Raymond Pettibon

This exhibition brought together a large selection of Raymond Pettibon’s work from the past eight years: primarily the pen-and-ink drawings for which he is best known but also his less familiar paintings, collages, artist books, videos, and fanzinelike booklets. The drawings, which combine fragments of text with images culled from American popular and underground culture, dominated the exhibition, due in part to the sheer number of them and in part to the appeal of familiar images drawn in a simple graphic style. They were grouped together in clusters of twenty or more, either framed, pinned directly to the wall, or both. Grouped in no discernible order, the works in each set were often linked by one or Two common elements, such as the prevalence of a particular image or thought. At times the placement seemed more random, even chaotic, the only similarity the drawings’ support (typically white, ecru, or gray paper). The visual clutter was both overwhelming and mesmerizing, producing a sensation not unlike the feeling you get when you’ve been channel surfing for a while.

The way to approach Pettibon’s drawings is to look at the whole, reading them not as individual works but, rather, as equal parts of a process that cycles and recycles images and ideas. Though not an easy task, it allows the viewer to pull out certain underlying themes in order to clarify both how the artist thinks and works. For example, in the Kunsthalle’s first room hung a series of ten framed drawings dominated by the cartoon character, Gumby. From drawing to drawing, Gumby alternates between the creative impulses of artist and author, one moment forming his amorphous companion, Goo, into a sculpture and the next, contemplating the transcendental value of literature—a fluctuation that mirror’s Pettibon’s own method of switching between drawing and writing.

In the rooms that followed, small paintings of landscapes or planets rendered in dark colors and with handwritten texts added were either inserted into several groups of drawings or hung separately on the wall. Taken individually, the paintings lacked the edge of the works on paper, contemporary take-offs on the dreamy canvases of the American Romantic painter Albert Pinkham Ryder. When shown alongside the drawings, the paintings were more neutral, functioning like punctuation marks that clarified a thought or enhanced a visual impression.

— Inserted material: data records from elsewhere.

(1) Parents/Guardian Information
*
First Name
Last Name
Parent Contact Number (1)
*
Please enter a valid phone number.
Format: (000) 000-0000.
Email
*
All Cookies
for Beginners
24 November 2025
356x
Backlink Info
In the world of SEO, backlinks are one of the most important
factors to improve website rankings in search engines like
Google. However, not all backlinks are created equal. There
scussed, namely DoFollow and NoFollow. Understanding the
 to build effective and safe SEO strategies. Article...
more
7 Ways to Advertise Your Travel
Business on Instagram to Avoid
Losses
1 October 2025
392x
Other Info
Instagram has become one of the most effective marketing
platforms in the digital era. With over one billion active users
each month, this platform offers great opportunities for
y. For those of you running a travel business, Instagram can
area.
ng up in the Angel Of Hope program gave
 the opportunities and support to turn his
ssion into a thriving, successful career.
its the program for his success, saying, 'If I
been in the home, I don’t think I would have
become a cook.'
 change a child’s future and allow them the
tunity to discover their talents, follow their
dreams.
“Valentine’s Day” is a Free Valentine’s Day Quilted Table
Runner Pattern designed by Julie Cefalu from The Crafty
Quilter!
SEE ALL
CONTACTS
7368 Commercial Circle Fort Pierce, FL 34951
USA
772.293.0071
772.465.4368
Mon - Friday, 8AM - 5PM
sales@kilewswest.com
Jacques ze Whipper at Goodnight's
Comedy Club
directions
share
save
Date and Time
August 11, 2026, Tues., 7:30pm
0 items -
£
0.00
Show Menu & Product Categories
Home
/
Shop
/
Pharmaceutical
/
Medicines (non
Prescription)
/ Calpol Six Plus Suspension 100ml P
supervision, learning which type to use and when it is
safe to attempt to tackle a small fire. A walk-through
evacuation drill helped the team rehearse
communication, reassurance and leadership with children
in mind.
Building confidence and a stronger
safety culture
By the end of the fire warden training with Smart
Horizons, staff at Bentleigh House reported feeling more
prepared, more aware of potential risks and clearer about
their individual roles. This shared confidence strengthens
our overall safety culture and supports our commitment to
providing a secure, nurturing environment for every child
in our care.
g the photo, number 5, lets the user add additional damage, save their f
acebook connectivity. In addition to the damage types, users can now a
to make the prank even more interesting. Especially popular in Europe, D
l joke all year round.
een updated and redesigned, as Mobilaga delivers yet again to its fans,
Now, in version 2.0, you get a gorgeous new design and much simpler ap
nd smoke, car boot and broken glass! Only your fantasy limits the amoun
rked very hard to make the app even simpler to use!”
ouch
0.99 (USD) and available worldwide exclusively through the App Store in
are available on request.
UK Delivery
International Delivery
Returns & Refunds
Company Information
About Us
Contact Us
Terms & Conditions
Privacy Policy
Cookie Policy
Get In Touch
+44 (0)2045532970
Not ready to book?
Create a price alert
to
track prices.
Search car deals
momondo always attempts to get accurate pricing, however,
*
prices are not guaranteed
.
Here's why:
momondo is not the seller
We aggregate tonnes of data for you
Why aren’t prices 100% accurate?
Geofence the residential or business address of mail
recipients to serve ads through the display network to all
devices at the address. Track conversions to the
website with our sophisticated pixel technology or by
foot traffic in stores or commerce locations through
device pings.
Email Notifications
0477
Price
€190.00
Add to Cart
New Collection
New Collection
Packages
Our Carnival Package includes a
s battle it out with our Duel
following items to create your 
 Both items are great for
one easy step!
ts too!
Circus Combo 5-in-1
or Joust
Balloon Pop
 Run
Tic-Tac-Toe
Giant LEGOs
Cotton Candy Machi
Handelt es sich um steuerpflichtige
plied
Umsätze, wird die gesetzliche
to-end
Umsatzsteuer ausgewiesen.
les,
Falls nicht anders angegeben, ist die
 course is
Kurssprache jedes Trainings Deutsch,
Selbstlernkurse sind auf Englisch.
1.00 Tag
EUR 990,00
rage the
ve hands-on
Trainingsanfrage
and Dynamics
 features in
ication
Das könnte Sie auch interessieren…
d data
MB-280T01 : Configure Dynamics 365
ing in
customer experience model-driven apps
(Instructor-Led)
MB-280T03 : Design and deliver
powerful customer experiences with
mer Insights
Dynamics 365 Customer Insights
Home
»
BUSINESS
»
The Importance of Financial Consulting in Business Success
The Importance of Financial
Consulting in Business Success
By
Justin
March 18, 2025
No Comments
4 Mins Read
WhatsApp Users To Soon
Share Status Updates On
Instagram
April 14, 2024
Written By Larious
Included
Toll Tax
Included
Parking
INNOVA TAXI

Two of the most surprising, and strongest, elements of the exhibition were Pettibon’s videos and booklets. Fluid and free-floating, the videos, which depict the exploits of a pair of punk-band wanna-bes (played by Mike Kelley or Mike Watt) or such underground icons as Patty Hearst and Charles Manson, are often perversely funny. The booklets, which the artist has been producing since the late ’70s, are a natural extension of his drawings, combining simple graphics with themes of sex, drugs, and violence that are photocopied and reduced to a compact pocket-size. Hundreds of these were laid out on a big table in the basement gallery, turning the space into a reading room of sorts, with the original drawings hung in frames and in a gridlike formation on the walls around the room.

Pettibon’s art is spontaneous, often messy, and filled with a countercultural spirit that was often markedly at odds with the Swiss tidiness of the Kunsthalle. Nonetheless, the exhibition succeeded in conveying both the complexity and the humor of his work.